Exercise directions: Looking at the data below, report how many lines contain "зображення", with no other words.

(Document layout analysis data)
★ ★ ★ ★ ★

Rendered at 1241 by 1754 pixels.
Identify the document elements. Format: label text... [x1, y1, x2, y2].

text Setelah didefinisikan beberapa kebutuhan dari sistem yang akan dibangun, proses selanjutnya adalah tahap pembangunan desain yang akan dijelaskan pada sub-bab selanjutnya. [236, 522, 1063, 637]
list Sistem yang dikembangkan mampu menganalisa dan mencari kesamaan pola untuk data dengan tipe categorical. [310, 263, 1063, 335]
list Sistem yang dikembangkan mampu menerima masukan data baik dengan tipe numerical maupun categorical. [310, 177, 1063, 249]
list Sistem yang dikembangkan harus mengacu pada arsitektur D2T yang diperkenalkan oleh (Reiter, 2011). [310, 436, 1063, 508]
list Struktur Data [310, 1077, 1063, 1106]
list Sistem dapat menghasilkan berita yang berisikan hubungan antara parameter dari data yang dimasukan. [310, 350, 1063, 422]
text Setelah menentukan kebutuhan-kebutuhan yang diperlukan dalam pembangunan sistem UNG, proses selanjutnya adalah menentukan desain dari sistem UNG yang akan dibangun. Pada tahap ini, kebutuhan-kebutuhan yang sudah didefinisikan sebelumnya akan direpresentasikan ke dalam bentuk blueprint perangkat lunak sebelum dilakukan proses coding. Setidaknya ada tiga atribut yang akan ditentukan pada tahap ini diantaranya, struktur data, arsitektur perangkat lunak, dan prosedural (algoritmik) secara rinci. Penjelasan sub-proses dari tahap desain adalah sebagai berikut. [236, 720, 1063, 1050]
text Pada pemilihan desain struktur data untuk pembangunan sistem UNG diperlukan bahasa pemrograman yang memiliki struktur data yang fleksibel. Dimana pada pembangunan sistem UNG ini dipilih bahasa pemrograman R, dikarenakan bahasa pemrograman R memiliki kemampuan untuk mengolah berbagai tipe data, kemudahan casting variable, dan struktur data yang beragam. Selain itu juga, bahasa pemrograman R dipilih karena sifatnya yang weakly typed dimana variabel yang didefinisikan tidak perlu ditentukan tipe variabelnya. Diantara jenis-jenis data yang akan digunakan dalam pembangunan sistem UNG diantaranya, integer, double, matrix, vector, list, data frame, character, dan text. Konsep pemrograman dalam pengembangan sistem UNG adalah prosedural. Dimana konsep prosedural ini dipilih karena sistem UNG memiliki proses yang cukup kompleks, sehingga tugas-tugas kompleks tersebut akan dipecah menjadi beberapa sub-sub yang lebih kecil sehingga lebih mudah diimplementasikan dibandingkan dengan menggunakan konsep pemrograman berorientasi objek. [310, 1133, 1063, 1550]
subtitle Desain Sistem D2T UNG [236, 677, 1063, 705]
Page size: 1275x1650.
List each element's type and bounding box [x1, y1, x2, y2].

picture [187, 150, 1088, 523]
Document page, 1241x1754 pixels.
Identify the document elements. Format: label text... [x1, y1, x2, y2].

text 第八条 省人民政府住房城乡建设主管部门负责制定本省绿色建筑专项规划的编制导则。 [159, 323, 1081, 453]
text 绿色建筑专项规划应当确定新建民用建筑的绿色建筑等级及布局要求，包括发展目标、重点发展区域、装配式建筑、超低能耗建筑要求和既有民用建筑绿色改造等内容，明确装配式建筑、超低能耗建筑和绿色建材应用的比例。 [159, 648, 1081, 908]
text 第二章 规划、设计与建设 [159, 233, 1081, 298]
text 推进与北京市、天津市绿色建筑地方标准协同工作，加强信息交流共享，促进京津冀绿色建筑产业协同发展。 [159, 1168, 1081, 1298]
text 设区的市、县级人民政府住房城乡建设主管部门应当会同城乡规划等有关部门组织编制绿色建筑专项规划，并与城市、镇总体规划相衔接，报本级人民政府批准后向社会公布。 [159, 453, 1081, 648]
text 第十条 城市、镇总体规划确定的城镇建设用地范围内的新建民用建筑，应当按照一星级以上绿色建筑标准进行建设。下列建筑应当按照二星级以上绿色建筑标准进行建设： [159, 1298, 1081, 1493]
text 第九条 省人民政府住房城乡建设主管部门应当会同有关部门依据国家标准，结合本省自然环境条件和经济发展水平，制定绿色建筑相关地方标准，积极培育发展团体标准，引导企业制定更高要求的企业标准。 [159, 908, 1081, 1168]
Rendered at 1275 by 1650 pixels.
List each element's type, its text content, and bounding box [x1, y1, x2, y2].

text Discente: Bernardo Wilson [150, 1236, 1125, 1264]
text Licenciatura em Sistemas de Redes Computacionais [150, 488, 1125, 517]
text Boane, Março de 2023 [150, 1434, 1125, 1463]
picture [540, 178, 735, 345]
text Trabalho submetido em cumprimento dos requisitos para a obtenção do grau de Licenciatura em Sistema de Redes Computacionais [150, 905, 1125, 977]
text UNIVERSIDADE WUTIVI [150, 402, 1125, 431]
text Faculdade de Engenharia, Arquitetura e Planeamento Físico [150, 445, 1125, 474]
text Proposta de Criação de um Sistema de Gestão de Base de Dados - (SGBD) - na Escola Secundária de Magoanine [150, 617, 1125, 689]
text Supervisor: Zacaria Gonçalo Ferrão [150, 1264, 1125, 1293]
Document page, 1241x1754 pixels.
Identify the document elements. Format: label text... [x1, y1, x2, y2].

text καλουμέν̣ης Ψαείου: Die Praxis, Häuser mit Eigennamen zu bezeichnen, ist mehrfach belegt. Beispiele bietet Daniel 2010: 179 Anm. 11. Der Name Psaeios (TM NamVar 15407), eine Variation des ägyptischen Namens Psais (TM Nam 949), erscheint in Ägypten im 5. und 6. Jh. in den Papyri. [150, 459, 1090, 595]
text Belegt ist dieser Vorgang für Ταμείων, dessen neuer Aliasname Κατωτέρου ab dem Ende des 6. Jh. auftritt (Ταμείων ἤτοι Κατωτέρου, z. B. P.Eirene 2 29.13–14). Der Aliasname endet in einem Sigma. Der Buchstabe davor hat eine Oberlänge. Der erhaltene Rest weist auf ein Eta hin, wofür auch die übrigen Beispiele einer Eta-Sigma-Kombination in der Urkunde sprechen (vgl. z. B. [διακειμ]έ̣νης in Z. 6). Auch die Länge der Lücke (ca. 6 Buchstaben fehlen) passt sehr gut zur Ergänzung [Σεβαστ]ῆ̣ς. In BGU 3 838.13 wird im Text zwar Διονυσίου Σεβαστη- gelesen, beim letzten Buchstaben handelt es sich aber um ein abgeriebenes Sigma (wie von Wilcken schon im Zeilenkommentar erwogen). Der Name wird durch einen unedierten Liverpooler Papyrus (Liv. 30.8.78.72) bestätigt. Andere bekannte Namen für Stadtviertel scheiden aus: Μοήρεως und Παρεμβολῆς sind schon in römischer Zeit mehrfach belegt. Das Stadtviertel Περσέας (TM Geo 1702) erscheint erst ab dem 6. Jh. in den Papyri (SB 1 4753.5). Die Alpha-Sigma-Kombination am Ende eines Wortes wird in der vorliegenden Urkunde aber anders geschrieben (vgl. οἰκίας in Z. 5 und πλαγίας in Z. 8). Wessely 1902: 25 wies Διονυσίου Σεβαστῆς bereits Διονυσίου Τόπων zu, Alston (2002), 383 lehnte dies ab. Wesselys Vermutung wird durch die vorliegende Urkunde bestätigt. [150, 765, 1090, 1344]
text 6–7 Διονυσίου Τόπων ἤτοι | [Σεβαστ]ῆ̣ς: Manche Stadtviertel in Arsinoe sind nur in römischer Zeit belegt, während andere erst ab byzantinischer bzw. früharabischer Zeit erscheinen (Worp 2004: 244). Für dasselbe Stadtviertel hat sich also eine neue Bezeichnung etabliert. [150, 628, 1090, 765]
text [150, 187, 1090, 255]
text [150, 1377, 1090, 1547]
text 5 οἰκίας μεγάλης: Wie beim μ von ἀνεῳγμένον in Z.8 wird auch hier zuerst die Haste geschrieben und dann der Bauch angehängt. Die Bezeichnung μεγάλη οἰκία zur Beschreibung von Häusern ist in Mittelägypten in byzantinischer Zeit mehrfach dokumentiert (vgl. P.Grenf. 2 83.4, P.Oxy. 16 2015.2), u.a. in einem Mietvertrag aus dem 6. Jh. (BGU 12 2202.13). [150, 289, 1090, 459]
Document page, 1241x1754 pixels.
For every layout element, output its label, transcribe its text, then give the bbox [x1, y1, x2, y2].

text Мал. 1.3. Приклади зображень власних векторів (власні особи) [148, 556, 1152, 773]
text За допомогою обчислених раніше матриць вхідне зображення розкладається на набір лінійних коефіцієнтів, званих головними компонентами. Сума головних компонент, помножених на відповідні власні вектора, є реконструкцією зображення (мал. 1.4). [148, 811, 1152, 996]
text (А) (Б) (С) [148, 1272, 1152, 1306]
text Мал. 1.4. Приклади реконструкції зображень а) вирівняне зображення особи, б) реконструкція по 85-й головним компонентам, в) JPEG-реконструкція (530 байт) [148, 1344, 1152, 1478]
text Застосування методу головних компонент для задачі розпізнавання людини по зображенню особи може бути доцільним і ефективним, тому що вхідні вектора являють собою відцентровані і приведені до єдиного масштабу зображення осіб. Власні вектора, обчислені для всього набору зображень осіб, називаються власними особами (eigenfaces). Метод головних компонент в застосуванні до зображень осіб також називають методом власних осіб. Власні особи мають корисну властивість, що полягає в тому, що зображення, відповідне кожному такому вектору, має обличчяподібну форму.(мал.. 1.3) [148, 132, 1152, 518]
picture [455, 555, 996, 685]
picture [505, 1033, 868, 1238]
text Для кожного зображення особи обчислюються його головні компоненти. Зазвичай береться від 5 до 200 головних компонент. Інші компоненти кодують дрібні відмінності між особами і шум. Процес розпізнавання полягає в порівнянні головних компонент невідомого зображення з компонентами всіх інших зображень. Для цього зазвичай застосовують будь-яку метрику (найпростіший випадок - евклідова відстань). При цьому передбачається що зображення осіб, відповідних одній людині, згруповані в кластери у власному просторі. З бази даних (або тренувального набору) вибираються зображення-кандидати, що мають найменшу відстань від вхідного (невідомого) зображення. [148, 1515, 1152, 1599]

★ ★ ★ ★ ★

Solution to this exercise: 4